John Reed, Journalist, Revolutionary and Villager
John “Jack” Silas Reed was an American journalist, poet and communist activist at the beginning of the 20th century whose writing about revolutionary events and radical causes made him a very polarizing figure in this country and abroad. He is probably best known as the author of Ten Days That Shook the World, his account of the Bolshevik Revolution which he reportedly wrote from his home at 1 Patchin Place.
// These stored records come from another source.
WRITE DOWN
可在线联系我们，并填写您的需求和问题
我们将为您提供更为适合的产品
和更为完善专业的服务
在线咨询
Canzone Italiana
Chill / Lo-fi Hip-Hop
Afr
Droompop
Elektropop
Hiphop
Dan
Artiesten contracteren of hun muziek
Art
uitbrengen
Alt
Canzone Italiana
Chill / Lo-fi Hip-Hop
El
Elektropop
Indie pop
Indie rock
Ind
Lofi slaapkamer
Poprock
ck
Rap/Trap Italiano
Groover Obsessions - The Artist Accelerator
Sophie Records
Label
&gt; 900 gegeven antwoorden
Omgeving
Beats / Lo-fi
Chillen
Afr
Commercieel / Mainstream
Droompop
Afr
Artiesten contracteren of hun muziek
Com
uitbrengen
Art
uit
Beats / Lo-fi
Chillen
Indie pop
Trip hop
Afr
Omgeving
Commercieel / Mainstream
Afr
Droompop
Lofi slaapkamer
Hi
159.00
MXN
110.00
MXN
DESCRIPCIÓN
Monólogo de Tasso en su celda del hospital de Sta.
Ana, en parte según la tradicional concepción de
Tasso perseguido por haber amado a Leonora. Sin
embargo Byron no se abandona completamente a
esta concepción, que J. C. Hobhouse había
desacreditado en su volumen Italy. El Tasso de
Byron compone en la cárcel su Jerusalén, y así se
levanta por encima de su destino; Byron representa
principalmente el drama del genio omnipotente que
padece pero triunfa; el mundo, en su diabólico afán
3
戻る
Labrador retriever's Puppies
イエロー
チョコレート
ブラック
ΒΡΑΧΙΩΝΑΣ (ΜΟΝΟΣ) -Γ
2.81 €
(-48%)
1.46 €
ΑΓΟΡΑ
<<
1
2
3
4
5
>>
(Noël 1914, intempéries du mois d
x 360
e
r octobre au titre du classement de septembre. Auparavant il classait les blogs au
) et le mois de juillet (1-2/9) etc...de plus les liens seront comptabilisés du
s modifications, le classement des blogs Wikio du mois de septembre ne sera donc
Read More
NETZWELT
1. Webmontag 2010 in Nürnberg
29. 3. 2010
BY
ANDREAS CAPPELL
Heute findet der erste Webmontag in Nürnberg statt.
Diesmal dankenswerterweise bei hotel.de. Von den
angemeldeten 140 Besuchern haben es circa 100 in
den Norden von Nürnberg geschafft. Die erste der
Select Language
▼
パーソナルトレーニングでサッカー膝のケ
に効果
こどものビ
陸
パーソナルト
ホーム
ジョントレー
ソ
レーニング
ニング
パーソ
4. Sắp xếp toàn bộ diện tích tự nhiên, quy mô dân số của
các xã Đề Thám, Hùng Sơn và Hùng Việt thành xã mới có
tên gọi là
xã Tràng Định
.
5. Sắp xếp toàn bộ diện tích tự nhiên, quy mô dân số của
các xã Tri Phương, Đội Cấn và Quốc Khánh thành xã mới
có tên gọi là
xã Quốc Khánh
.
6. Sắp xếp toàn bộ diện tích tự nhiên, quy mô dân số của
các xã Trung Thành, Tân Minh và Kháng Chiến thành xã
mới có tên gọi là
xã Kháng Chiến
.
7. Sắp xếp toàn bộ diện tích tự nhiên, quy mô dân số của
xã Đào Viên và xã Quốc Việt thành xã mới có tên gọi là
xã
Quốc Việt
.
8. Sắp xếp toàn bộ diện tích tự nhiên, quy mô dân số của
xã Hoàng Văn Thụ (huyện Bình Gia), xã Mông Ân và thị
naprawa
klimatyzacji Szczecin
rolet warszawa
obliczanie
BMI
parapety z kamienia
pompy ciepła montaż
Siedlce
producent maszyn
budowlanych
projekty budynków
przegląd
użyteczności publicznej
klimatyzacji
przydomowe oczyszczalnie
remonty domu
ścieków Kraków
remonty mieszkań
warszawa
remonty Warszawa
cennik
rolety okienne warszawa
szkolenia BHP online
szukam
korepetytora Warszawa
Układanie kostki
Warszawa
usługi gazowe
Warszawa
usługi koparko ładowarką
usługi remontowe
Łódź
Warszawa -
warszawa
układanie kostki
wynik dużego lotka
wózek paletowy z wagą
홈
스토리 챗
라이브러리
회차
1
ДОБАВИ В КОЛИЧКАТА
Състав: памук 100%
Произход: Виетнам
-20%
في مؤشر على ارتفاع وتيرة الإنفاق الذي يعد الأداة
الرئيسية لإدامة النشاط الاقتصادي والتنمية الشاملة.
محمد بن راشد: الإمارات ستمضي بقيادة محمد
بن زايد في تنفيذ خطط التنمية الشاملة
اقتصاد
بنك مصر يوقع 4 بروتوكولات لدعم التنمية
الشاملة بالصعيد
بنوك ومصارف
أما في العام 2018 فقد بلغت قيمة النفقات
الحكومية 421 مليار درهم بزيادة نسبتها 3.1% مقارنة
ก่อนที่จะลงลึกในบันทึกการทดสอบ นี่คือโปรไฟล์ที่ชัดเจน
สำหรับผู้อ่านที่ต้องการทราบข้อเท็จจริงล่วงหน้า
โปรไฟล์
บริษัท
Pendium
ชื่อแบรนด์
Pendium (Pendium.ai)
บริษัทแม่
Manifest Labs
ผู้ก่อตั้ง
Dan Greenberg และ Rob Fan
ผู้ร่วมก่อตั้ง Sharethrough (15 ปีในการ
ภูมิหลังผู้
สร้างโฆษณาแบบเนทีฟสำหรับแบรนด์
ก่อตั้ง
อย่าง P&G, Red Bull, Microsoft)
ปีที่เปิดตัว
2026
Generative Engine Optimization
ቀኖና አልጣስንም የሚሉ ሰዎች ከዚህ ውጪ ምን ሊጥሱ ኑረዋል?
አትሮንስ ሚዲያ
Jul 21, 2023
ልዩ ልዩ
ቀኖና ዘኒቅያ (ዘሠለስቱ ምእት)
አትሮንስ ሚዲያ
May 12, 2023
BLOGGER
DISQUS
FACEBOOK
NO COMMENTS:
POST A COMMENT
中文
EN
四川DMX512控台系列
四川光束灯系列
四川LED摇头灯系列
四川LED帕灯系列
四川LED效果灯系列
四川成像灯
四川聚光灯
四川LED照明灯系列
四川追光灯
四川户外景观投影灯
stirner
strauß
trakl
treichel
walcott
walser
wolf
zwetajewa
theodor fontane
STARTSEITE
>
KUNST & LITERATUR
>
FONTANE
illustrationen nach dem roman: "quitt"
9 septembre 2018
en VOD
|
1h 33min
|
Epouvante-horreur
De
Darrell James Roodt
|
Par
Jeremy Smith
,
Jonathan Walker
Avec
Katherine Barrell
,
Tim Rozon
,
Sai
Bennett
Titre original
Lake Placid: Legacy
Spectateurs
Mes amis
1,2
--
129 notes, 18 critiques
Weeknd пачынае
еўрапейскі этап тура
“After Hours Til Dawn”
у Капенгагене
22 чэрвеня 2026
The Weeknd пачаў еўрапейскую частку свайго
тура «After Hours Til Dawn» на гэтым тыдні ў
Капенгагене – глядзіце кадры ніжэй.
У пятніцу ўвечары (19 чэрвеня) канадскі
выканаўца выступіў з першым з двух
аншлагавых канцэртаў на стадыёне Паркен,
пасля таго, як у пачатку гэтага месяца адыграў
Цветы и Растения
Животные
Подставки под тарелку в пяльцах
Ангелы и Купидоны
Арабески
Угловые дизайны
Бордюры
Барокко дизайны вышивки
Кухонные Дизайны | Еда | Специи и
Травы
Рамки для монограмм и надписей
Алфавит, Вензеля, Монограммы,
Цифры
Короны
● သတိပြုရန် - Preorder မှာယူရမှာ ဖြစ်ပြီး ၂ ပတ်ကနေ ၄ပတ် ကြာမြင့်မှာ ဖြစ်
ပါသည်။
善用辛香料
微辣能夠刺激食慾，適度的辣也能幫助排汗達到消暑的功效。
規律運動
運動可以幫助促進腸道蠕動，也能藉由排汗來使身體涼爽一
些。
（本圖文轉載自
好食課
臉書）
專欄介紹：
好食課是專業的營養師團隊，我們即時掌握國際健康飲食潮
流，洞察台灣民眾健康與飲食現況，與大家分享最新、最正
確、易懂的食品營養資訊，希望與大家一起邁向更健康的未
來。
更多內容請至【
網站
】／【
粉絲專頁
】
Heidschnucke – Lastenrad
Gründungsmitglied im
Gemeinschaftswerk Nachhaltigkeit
Reed was born on October 22, 1887 to a wealthy family in Portland, Oregon. After graduating from Harvard University in 1910 where he was the editor of the University’s monthly magazine, he took on a number of journalism assignments and moved to bohemian Greenwich Village to be among other writers, intellectuals and artists. His first home here was at 42 Washington Square and from there he explored the surrounding eclectic community of artists, immigrants and political and social activists. Based on this experience, he wrote his poem ‘The Day in Bohemia” in 1912. Here is an excerpt:
Twixt Broadway and Sixth Avenue,
And West perhaps a block or two,–
From Third Street up, and Ninth Street down,
Between Fifth Avenue and the Town,–
Policeman walk as free as air,
With nothing on their minds but hair,
And life is very, very fair
In Washington Square.
Bohemia! Where dwell the Sacred Nine,
Who landed, steerage from the White Star Line,–
(For, when the Sacred Springs dried up in Italy
They packed their duds and emigrated prettily.
And all the Ladies, donning virile jeans,
Became the Editors of Magazines.)
Among his circle were such notorious figures as Mabel Dodge, Max Eastman, Margaret Sanger, Frances Perkins, Emma Goldman and Alexander Berkman. His involvement in activism started with his (as well as other Villagers’) role in advocating for striking silk workers in Patterson, New Jersey in 1913. In 1914 Reed was sent to cover the Mexican Revolution; for four months, he traveled alongside Pancho Villa and his guerilla peasants, sending reports back home which contradicted the prevailing American reports which portrayed the Mexican revolutionary as a villian.
Max Eastman’s Marxist magazine The Masses sent Reed to Russia during that country’s Bolshevik Revolution. He arrived in Petrograd in October of 1917 with his wife Louise Bryant, also a journalist, as the Bolsheviks seized power. Reed was a supporter of the new socialist government that took over Russia and he wrote extensive notes chronicling the revolution which became the basis of his book Ten Days that Shook the World. Bryant also wrote a book based on her experience in Russia, Six Red Months in Russia.
By 1919 Reed, along with activist Benjamin Gitlow, led a portion of the Socialist Party’s left wing to form the Communist Labor Party, one of the two early communist organizations in this nation which would lead to the founding of the Communist Party of the USA. He also served as a contributing editor of its initial journal, The Revolutionary Age and then became editor of The Communist (today, known as Political Affairs).
On another trip to Russia where he was received as a hero, he developed typhus and died at the age of 33 in 1920. He is one of three Americans buried at the Kremlin Wall Necropolis.